The ministry did not officially accept blame for the killing of Hajizadeh and his son, or the death of Sharif. "They declared his cause of death as unknown," Sharif's wife, Mahshid Sharif, told RFE/RL. "They never accepted the complaint [we made] and their insistence in ignoring the case has led to questions not only for the family but for the intellectual community as well."
Many other similar cases have remained unsolved.
They include the August 1998 disappearance of journalist Pirouz Davani and the December 1996 killing of the Sunni Friday Prayers leader of Kermanshah, Molla Mohammad Rabiee, who is known as Mamusta Rabiee.

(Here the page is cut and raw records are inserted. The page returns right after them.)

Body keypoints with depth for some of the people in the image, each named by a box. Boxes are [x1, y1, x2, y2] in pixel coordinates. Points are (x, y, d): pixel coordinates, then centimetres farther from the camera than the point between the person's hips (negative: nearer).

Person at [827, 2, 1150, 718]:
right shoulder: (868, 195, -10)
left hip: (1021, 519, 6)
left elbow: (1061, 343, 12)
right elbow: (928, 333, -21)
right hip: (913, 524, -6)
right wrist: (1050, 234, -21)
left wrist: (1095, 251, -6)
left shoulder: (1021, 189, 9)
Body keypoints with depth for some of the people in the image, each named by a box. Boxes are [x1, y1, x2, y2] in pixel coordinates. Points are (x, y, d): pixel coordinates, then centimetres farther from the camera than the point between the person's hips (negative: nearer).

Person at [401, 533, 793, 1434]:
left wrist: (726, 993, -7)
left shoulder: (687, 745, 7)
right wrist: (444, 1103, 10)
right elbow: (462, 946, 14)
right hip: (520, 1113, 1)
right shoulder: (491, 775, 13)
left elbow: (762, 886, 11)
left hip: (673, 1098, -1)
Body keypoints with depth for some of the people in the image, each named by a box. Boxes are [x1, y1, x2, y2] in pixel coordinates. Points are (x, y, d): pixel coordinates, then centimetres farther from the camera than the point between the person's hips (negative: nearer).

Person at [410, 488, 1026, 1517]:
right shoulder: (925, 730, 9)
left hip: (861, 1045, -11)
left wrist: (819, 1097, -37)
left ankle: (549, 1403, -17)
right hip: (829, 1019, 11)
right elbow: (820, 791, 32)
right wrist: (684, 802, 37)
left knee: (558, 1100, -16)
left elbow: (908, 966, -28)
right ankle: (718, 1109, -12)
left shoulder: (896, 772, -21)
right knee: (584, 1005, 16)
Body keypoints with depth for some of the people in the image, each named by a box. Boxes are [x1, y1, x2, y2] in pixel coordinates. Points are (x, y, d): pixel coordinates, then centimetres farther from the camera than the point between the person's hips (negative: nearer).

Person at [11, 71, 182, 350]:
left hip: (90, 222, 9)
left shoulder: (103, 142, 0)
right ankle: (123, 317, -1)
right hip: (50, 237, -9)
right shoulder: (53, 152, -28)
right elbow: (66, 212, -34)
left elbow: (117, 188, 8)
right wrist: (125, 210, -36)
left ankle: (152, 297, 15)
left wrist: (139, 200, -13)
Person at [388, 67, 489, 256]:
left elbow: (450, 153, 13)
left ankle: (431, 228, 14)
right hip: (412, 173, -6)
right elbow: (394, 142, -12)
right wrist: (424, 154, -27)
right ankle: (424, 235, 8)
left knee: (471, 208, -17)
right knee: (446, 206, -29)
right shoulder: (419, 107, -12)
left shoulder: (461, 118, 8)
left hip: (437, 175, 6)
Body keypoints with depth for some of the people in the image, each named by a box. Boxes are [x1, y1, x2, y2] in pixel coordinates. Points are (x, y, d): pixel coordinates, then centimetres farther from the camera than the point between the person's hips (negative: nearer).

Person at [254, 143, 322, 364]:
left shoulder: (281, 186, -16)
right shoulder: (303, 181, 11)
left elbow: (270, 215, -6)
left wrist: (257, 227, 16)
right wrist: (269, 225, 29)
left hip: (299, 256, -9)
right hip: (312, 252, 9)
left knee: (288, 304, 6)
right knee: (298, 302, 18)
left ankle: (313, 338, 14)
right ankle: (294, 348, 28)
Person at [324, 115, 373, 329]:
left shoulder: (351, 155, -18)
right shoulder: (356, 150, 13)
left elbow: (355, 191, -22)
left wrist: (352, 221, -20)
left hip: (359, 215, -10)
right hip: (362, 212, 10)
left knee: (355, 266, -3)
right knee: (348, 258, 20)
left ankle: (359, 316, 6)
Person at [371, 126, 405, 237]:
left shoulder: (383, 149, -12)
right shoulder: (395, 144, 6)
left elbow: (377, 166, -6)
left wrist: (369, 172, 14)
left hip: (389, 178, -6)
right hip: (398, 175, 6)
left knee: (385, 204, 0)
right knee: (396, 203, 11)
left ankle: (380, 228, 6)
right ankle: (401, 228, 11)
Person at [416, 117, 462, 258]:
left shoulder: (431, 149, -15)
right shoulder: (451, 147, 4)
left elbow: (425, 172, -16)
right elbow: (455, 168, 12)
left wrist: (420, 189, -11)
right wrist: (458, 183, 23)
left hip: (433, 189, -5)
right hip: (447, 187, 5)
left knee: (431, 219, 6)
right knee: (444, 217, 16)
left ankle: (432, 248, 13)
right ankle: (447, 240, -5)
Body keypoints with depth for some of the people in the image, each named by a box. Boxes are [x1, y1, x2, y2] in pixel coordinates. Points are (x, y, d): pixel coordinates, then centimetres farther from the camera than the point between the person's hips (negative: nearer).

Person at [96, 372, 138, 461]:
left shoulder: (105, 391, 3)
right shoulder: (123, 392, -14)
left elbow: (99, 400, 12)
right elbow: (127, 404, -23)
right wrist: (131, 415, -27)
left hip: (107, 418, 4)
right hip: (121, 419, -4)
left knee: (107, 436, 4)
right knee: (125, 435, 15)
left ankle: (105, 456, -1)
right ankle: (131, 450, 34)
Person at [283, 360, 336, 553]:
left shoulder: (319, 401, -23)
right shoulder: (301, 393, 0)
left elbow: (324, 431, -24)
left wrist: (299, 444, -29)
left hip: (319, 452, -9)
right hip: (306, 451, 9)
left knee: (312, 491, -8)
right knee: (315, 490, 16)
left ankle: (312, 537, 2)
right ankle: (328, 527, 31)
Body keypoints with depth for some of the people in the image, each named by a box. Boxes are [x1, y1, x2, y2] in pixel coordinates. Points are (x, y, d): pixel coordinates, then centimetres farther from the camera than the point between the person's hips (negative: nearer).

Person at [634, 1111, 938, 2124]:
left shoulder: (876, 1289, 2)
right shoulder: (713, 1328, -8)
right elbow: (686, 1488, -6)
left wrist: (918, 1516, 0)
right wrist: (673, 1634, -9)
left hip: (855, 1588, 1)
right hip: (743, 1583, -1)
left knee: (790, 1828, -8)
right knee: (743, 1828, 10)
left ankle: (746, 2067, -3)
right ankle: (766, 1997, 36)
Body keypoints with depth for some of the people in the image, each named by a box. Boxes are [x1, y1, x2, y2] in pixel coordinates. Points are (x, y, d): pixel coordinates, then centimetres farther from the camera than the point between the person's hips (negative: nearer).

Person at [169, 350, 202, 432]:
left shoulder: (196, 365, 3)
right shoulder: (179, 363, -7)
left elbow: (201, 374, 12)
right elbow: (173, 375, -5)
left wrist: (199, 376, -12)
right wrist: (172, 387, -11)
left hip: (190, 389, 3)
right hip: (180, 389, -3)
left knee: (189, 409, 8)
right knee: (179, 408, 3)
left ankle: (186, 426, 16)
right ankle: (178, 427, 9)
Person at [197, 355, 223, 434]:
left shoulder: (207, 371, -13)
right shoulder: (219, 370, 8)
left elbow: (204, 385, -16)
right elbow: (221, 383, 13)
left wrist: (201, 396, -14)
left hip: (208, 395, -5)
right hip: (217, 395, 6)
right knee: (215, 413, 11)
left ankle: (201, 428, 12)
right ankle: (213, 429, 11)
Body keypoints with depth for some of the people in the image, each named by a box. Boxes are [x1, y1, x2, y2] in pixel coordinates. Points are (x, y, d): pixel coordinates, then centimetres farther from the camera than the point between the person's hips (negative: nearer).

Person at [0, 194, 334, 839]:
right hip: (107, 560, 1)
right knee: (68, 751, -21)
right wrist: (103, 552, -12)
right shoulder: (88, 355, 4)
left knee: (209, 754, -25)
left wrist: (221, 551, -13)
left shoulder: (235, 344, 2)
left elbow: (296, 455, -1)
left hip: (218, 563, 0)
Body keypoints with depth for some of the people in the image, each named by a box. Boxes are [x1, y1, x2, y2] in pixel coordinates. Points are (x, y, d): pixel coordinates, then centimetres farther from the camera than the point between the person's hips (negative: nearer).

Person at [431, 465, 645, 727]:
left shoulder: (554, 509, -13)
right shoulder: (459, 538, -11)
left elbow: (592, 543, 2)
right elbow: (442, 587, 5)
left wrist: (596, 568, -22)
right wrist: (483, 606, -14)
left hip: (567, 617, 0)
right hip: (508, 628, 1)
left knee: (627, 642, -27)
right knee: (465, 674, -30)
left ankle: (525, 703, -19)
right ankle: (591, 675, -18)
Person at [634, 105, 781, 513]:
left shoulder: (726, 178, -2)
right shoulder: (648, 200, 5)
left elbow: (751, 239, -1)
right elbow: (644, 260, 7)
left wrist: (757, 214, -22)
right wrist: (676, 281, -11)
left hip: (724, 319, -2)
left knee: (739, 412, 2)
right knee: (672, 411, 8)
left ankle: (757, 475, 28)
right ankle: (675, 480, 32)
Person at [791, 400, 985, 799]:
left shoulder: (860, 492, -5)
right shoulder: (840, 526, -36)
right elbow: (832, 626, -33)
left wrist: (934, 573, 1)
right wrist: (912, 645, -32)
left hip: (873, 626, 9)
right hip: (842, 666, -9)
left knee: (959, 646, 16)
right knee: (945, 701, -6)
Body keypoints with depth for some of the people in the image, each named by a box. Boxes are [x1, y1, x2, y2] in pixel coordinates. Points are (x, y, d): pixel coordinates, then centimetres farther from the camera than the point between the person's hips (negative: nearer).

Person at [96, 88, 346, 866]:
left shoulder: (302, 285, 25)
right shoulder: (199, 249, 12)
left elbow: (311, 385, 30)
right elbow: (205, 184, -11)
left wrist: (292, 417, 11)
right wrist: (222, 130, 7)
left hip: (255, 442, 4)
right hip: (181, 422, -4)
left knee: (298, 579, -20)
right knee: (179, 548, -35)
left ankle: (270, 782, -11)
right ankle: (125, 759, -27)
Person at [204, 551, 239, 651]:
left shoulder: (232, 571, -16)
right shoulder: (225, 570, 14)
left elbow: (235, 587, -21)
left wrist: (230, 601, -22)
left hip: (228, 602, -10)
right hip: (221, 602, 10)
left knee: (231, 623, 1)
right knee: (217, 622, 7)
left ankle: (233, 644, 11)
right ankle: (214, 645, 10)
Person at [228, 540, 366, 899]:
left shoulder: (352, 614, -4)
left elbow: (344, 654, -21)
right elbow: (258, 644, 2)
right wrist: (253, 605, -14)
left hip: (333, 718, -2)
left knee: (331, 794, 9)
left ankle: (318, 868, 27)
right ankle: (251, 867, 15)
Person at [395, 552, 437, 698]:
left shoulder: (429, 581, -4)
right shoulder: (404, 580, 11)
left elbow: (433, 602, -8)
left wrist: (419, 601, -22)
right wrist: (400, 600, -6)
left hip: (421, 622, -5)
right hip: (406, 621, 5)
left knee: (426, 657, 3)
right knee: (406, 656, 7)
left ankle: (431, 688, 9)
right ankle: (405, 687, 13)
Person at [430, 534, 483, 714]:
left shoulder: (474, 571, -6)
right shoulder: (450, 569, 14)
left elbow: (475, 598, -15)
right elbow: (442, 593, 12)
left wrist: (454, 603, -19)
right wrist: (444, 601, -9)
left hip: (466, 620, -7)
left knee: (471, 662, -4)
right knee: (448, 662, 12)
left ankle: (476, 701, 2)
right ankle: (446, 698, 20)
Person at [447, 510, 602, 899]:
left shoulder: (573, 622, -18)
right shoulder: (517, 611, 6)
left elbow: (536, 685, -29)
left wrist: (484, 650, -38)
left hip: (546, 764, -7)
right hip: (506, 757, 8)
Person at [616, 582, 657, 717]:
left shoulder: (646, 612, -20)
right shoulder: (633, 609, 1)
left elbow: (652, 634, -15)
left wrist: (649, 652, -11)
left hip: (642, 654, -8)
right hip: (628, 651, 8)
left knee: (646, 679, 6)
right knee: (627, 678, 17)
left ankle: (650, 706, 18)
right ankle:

Davani went missing after leaving his home and his body was never found, amid rumors he had been "executed." Paris-based Reporters Without Borders (RSF) said in 2003 that Iranian "authorities have never shown any interest in solving his disappearance and those responsible for it thus enjoy total impunity."
Like Davani, Rabiee left his home and never returned. His body was found hours later lying next to his car. His wife, Ayasheh Mafakheri, told RFE/RL's Radio Farda that there were signs suggesting there had been foul play. "There were traces of an injection on his legs. There were marks on his neck," she said.
His suspicious death led to deadly protests in Kermanshah, a city in western Iran. The family was pressured by authorities to proclaim that Mamusta Rabiee had died of a heart attack.
But his wife refused. "I'm not afraid of anything. You killed my husband...I won't sign any [document]," she said.
After the reports of the 1998 killings, Mafakheri pushed for her husband's death to be investigated as part of the serial murders of dissidents and intellectuals. But her efforts proved fruitless.
"In the parliament I was told that [Mamusta Rabiee] is among the [victims] of the 'chain murders.' I went to a lawyer, but I received no answer," she said.